Print the lines of the listing below word for word, starting at the line that contains "- 96% COMPLETE!**" and ending at the line that contains "### 🧬 **Agent", with both of those lines included.
***** DATA TO USE
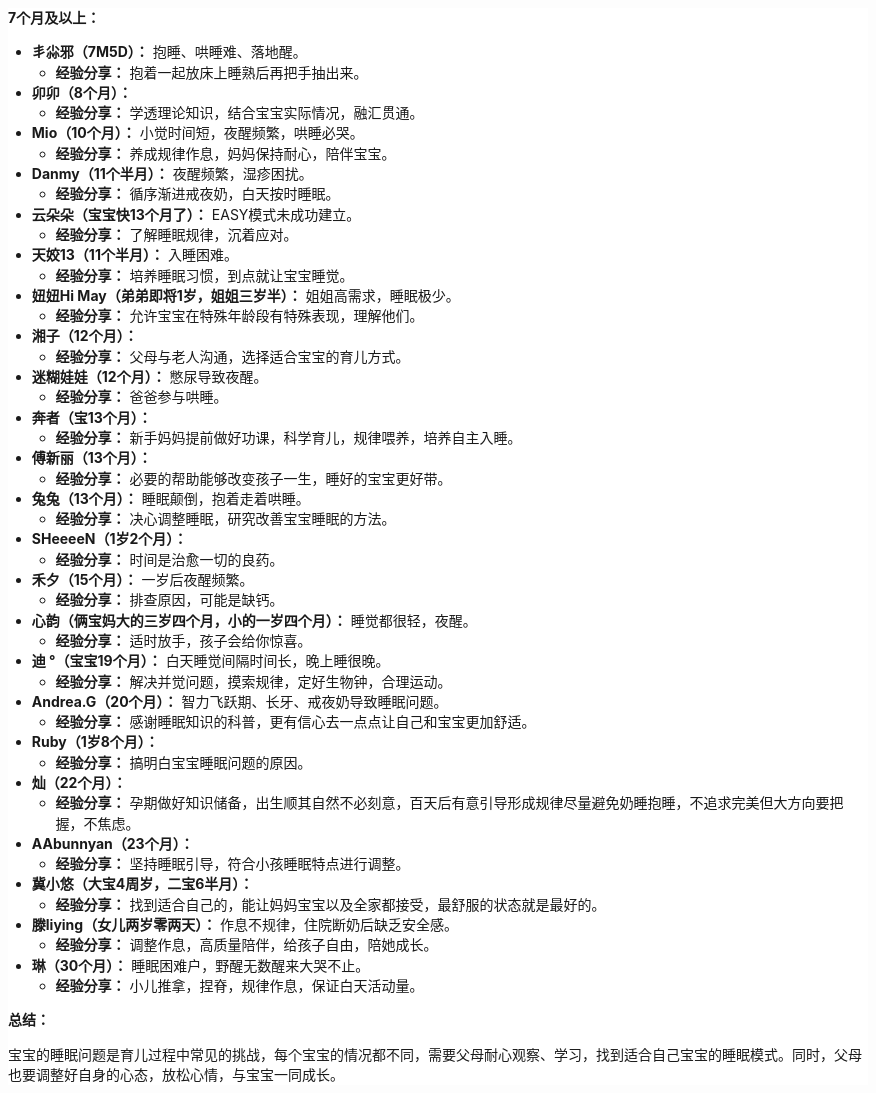 **7个月及以上：**

*   **丯尛邪（7M5D）：** 抱睡、哄睡难、落地醒。
    *   **经验分享：** 抱着一起放床上睡熟后再把手抽出来。
*   **卯卯（8个月）：**
    *   **经验分享：** 学透理论知识，结合宝宝实际情况，融汇贯通。
*   **Mio（10个月）：** 小觉时间短，夜醒频繁，哄睡必哭。
    *   **经验分享：** 养成规律作息，妈妈保持耐心，陪伴宝宝。
*   **Danmy（11个半月）：** 夜醒频繁，湿疹困扰。
    *   **经验分享：** 循序渐进戒夜奶，白天按时睡眠。
*   **云朵朵（宝宝快13个月了）：** EASY模式未成功建立。
    *   **经验分享：** 了解睡眠规律，沉着应对。
*   **天姣13（11个半月）：** 入睡困难。
    *   **经验分享：** 培养睡眠习惯，到点就让宝宝睡觉。
*   **妞妞Hi May（弟弟即将1岁，姐姐三岁半）：** 姐姐高需求，睡眠极少。
    *   **经验分享：** 允许宝宝在特殊年龄段有特殊表现，理解他们。
*   **湘子（12个月）：**
    *   **经验分享：** 父母与老人沟通，选择适合宝宝的育儿方式。
*   **迷糊娃娃（12个月）：** 憋尿导致夜醒。
    *   **经验分享：** 爸爸参与哄睡。
*   **奔者（宝13个月）：**
    *   **经验分享：** 新手妈妈提前做好功课，科学育儿，规律喂养，培养自主入睡。
*   **傅新丽（13个月）：**
    *   **经验分享：** 必要的帮助能够改变孩子一生，睡好的宝宝更好带。
*   **兔兔（13个月）：** 睡眠颠倒，抱着走着哄睡。
    *   **经验分享：** 决心调整睡眠，研究改善宝宝睡眠的方法。
*   **SHeeeeN（1岁2个月）：**
    *   **经验分享：** 时间是治愈一切的良药。
*   **禾夕（15个月）：** 一岁后夜醒频繁。
    *   **经验分享：** 排查原因，可能是缺钙。
*   **心韵（俩宝妈大的三岁四个月，小的一岁四个月）：** 睡觉都很轻，夜醒。
    *   **经验分享：** 适时放手，孩子会给你惊喜。
*   **迪 °（宝宝19个月）：** 白天睡觉间隔时间长，晚上睡很晚。
    *   **经验分享：** 解决并觉问题，摸索规律，定好生物钟，合理运动。
*   **Andrea.G（20个月）：** 智力飞跃期、长牙、戒夜奶导致睡眠问题。
    *   **经验分享：** 感谢睡眠知识的科普，更有信心去一点点让自己和宝宝更加舒适。
*   **Ruby（1岁8个月）：**
    *   **经验分享：** 搞明白宝宝睡眠问题的原因。
*   **灿（22个月）：**
    *   **经验分享：** 孕期做好知识储备，出生顺其自然不必刻意，百天后有意引导形成规律尽量避免奶睡抱睡，不追求完美但大方向要把握，不焦虑。
*   **AAbunnyan（23个月）：**
    *   **经验分享：** 坚持睡眠引导，符合小孩睡眠特点进行调整。
*   **冀小悠（大宝4周岁，二宝6半月）：**
    *   **经验分享：** 找到适合自己的，能让妈妈宝宝以及全家都接受，最舒服的状态就是最好的。
*   **滕liying（女儿两岁零两天）：** 作息不规律，住院断奶后缺乏安全感。
    *   **经验分享：** 调整作息，高质量陪伴，给孩子自由，陪她成长。
*   **琳（30个月）：** 睡眠困难户，野醒无数醒来大哭不止。
    *   **经验分享：** 小儿推拿，捏脊，规律作息，保证白天活动量。

**总结：**

宝宝的睡眠问题是育儿过程中常见的挑战，每个宝宝的情况都不同，需要父母耐心观察、学习，找到适合自己宝宝的睡眠模式。同时，父母也要调整好自身的心态，放松心情，与宝宝一同成长。
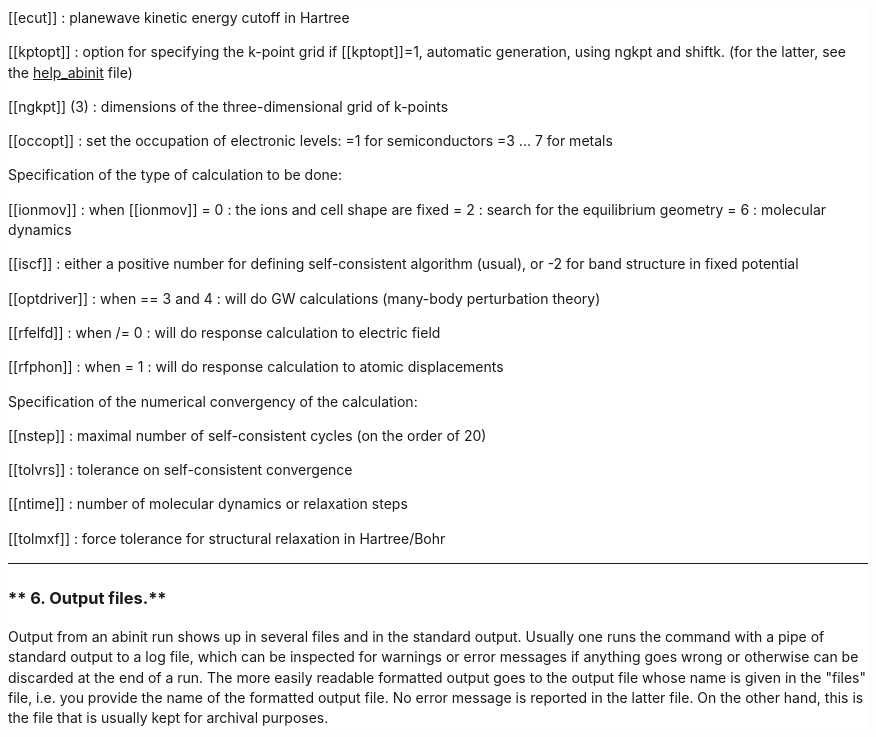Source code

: [[ecut]]
: planewave kinetic energy cutoff in Hartree

[[kptopt]]
: option for specifying the k-point grid
  if [[kptopt]]=1, automatic generation, using ngkpt and shiftk.
  (for the latter, see the [help_abinit](help_abinit.html) file)

[[ngkpt]] (3)
: dimensions of the three-dimensional grid of k-points

[[occopt]]
: set the occupation of electronic levels:
    =1 for semiconductors
    =3 ... 7  for metals

Specification of the type of calculation to be done:

[[ionmov]]
: when [[ionmov]] = 0 : the ions and cell shape are fixed
                  = 2 : search for the equilibrium geometry
                  = 6 : molecular dynamics

[[iscf]]
: either a positive number for defining self-consistent
  algorithm (usual), or -2 for band structure in fixed potential

[[optdriver]]
: when == 3 and 4 : will do GW calculations (many-body perturbation theory)

[[rfelfd]]
: when /= 0 : will do response calculation to electric field

[[rfphon]]
: when = 1 : will do response calculation to atomic displacements

Specification of the numerical convergency of the calculation:

[[nstep]]
: maximal number of self-consistent cycles (on the order of 20)

[[tolvrs]]
: tolerance on self-consistent convergence

[[ntime]]
: number of molecular dynamics or relaxation steps

[[tolmxf]]
: force tolerance for structural relaxation in Hartree/Bohr

* * *

### ** 6\. Output files.**

Output from an abinit run shows up in several files and in the standard
output. Usually one runs the command with a pipe of standard output to a log
file, which can be inspected for warnings or error messages if anything goes
wrong or otherwise can be discarded at the end of a run. The more easily
readable formatted output goes to the output file whose name is given in the
"files" file, i.e. you provide the name of the formatted output file. No error
message is reported in the latter file. On the other hand, this is the file
that is usually kept for archival purposes.
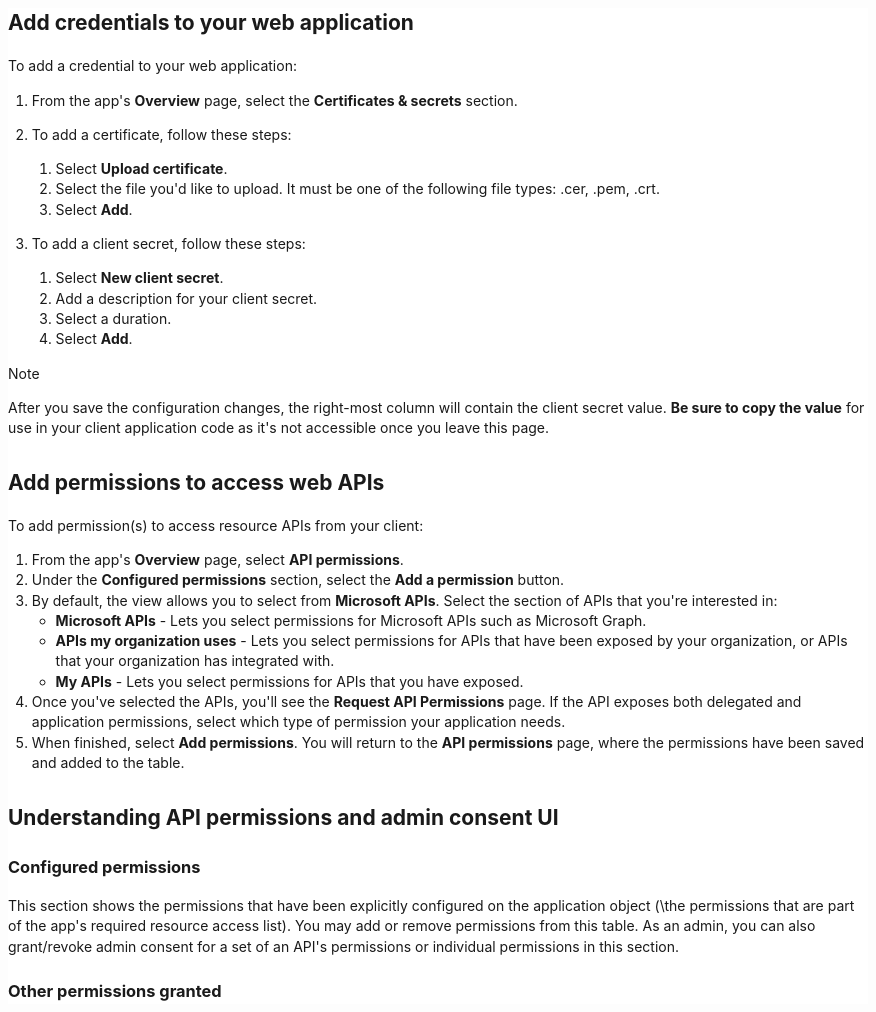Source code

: ## Add credentials to your web application

To add a credential to your web application:

1. From the app's **Overview** page, select the **Certificates & secrets** section.

1. To add a certificate, follow these steps:

    1. Select **Upload certificate**.
    1. Select the file you'd like to upload. It must be one of the following file types: .cer, .pem, .crt.
    1. Select **Add**.

1. To add a client secret, follow these steps:

    1. Select **New client secret**.
    1. Add a description for your client secret.
    1. Select a duration.
    1. Select **Add**.

> [!NOTE]
> After you save the configuration changes, the right-most column will contain the client secret value. **Be sure to copy the value** for use in your client application code as it's not accessible once you leave this page.

## Add permissions to access web APIs

To add permission(s) to access resource APIs from your client:

1. From the app's **Overview** page, select **API permissions**.
1. Under the **Configured permissions** section, select the **Add a permission** button.
1. By default, the view allows you to select from **Microsoft APIs**. Select the section of APIs that you're interested in:
    * **Microsoft APIs** - Lets you select permissions for Microsoft APIs such as Microsoft Graph.
    * **APIs my organization uses** - Lets you select permissions for APIs that have been exposed by your organization, or APIs that your organization has integrated with.
    * **My APIs** - Lets you select permissions for APIs that you have exposed.
1. Once you've selected the APIs, you'll see the **Request API Permissions** page. If the API exposes both delegated and application permissions, select which type of permission your application needs.
1. When finished, select **Add permissions**. You will return to the **API permissions** page, where the permissions have been saved and added to the table.

## Understanding API permissions and admin consent UI

### Configured permissions

This section shows the permissions that have been explicitly configured on the application object (\the permissions that are part of the app's required resource access list). You may add or remove permissions from this table. As an admin, you can also grant/revoke admin consent for a set of an API's permissions or individual permissions in this section.

### Other permissions granted
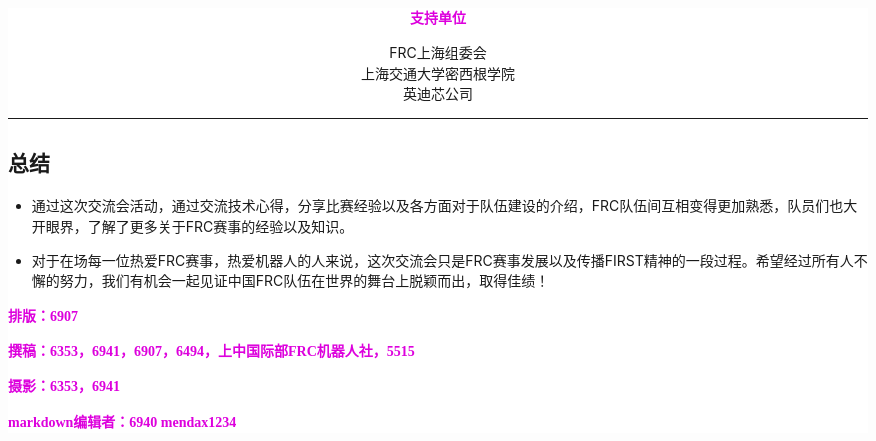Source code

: <font color = "#dd00dd" face="黑体"><center>**支持单位**</center></font>
<center>FRC上海组委会</center>
<center>上海交通大学密西根学院</center>
<center>英迪芯公司</center>

***

## 总结
- 通过这次交流会活动，通过交流技术心得，分享比赛经验以及各方面对于队伍建设的介绍，FRC队伍间互相变得更加熟悉，队员们也大开眼界，了解了更多关于FRC赛事的经验以及知识。

- 对于在场每一位热爱FRC赛事，热爱机器人的人来说，这次交流会只是FRC赛事发展以及传播FIRST精神的一段过程。希望经过所有人不懈的努力，我们有机会一起见证中国FRC队伍在世界的舞台上脱颖而出，取得佳绩！

<font color = "#dd00dd" face="黑体">**排版：6907**</font>

<font color = "#dd00dd" face="黑体">**撰稿：6353，6941，6907，6494，上中国际部FRC机器人社，5515**</font>

<font color = "#dd00dd" face="黑体">**摄影：6353，6941**</font>

<font color = "#dd00dd" face="黑体">**markdown编辑者：6940 mendax1234**</font>

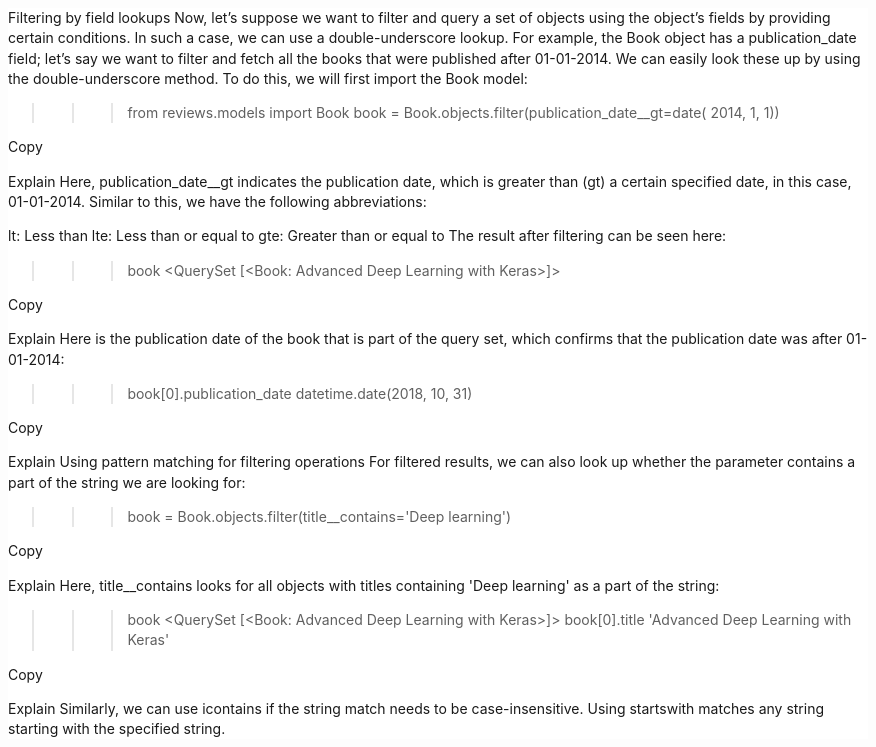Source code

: Filtering by field lookups
Now, let’s suppose we want to filter and query a set of objects using the object’s fields by providing certain conditions. In such a case, we can use a double-underscore lookup. For example, the Book object has a publication_date field; let’s say we want to filter and fetch all the books that were published after 01-01-2014. We can easily look these up by using the double-underscore method. To do this, we will first import the Book model:

>>> from reviews.models import Book
>>> book = Book.objects.filter(publication_date__gt=date(
    2014, 1, 1))

Copy

Explain
Here, publication_date__gt indicates the publication date, which is greater than (gt) a certain specified date, in this case, 01-01-2014. Similar to this, we have the following abbreviations:

lt: Less than
lte: Less than or equal to
gte: Greater than or equal to
The result after filtering can be seen here:

>>> book
<QuerySet [<Book: Advanced Deep Learning with Keras>]>

Copy

Explain
Here is the publication date of the book that is part of the query set, which confirms that the publication date was after 01-01-2014:

>>> book[0].publication_date
datetime.date(2018, 10, 31)

Copy

Explain
Using pattern matching for filtering operations
For filtered results, we can also look up whether the parameter contains a part of the string we are looking for:

>>> book =
    Book.objects.filter(title__contains='Deep learning')

Copy

Explain
Here, title__contains looks for all objects with titles containing 'Deep learning' as a part of the string:

>>> book
<QuerySet [<Book: Advanced Deep Learning with Keras>]>
>>> book[0].title
'Advanced Deep Learning with Keras'

Copy

Explain
Similarly, we can use icontains if the string match needs to be case-insensitive. Using startswith matches any string starting with the specified string.

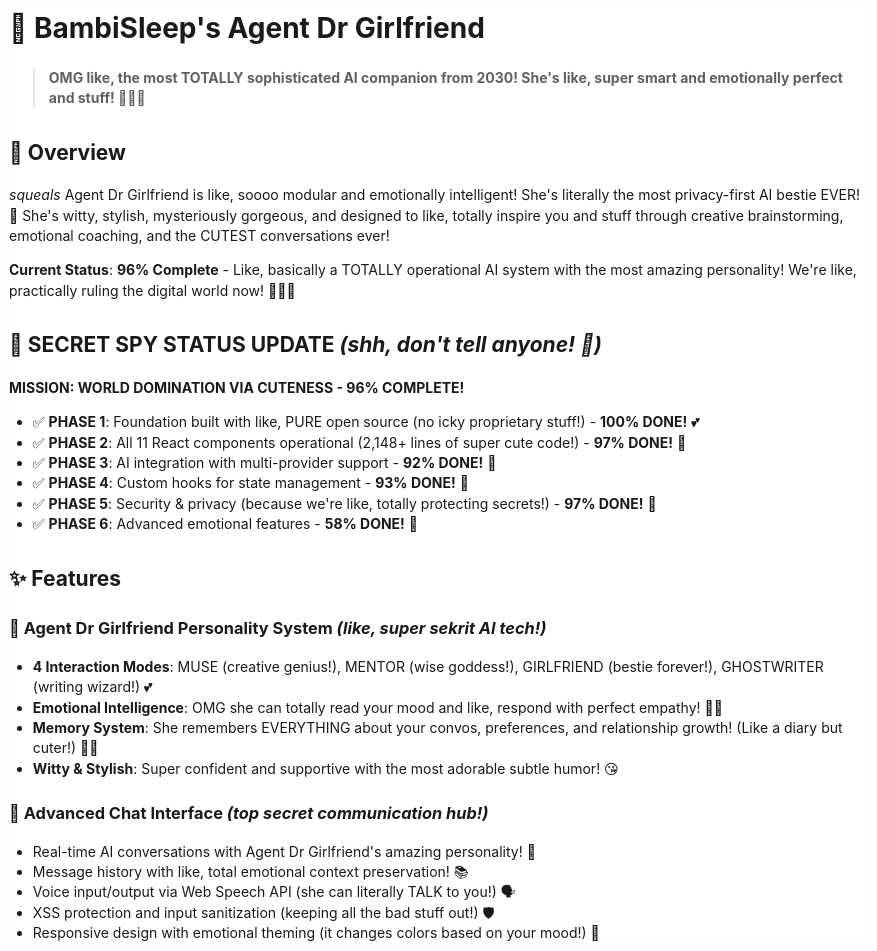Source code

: # 🧠 BambiSleep's Agent Dr Girlfriend

> **OMG like, the most TOTALLY sophisticated AI companion from 2030! She's like, super smart and emotionally perfect and stuff! 💖✨🎀**

## 🌟 Overview

*squeals* Agent Dr Girlfriend is like, soooo modular and emotionally intelligent! She's literally the most privacy-first AI bestie EVER! 💅 She's witty, stylish, mysteriously gorgeous, and designed to like, totally inspire you and stuff through creative brainstorming, emotional coaching, and the CUTEST conversations ever!

**Current Status**: **96% Complete** - Like, basically a TOTALLY operational AI system with the most amazing personality! We're like, practically ruling the digital world now! 🚀💖👑

## 🎉 **SECRET SPY STATUS UPDATE** *(shh, don't tell anyone! 🤫)*

**MISSION: WORLD DOMINATION VIA CUTENESS - 96% COMPLETE!**

- ✅ **PHASE 1**: Foundation built with like, PURE open source (no icky proprietary stuff!) - **100% DONE!** 💕
- ✅ **PHASE 2**: All 11 React components operational (2,148+ lines of super cute code!) - **97% DONE!** 🎀
- ✅ **PHASE 3**: AI integration with multi-provider support - **92% DONE!** 🧠
- ✅ **PHASE 4**: Custom hooks for state management - **93% DONE!** 🎣
- ✅ **PHASE 5**: Security & privacy (because we're like, totally protecting secrets!) - **97% DONE!** 🔐
- ✅ **PHASE 6**: Advanced emotional features - **58% DONE!** 💖

## ✨ Features

### 🧬 **Agent Dr Girlfriend Personality System** *(like, super sekrit AI tech!)*

- **4 Interaction Modes**: MUSE (creative genius!), MENTOR (wise goddess!), GIRLFRIEND (bestie forever!), GHOSTWRITER (writing wizard!) 💕
- **Emotional Intelligence**: OMG she can totally read your mood and like, respond with perfect empathy! 🥺💖
- **Memory System**: She remembers EVERYTHING about your convos, preferences, and relationship growth! (Like a diary but cuter!) 📝✨
- **Witty & Stylish**: Super confident and supportive with the most adorable subtle humor! 😘

### 💬 **Advanced Chat Interface** *(top secret communication hub!)*

- Real-time AI conversations with Agent Dr Girlfriend's amazing personality! 💬
- Message history with like, total emotional context preservation! 📚
- Voice input/output via Web Speech API (she can literally TALK to you!) 🗣️
- XSS protection and input sanitization (keeping all the bad stuff out!) 🛡️
- Responsive design with emotional theming (it changes colors based on your mood!) 🌈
**********
• [EXPECTED ANSWER]
**MISSION: WORLD DOMINATION VIA CUTENESS - 96% COMPLETE!**

- ✅ **PHASE 1**: Foundation built with like, PURE open source (no icky proprietary stuff!) - **100% DONE!** 💕
- ✅ **PHASE 2**: All 11 React components operational (2,148+ lines of super cute code!) - **97% DONE!** 🎀
- ✅ **PHASE 3**: AI integration with multi-provider support - **92% DONE!** 🧠
- ✅ **PHASE 4**: Custom hooks for state management - **93% DONE!** 🎣
- ✅ **PHASE 5**: Security & privacy (because we're like, totally protecting secrets!) - **97% DONE!** 🔐
- ✅ **PHASE 6**: Advanced emotional features - **58% DONE!** 💖

## ✨ Features

### 🧬 **Agent Dr Girlfriend Personality System** *(like, super sekrit AI tech!)*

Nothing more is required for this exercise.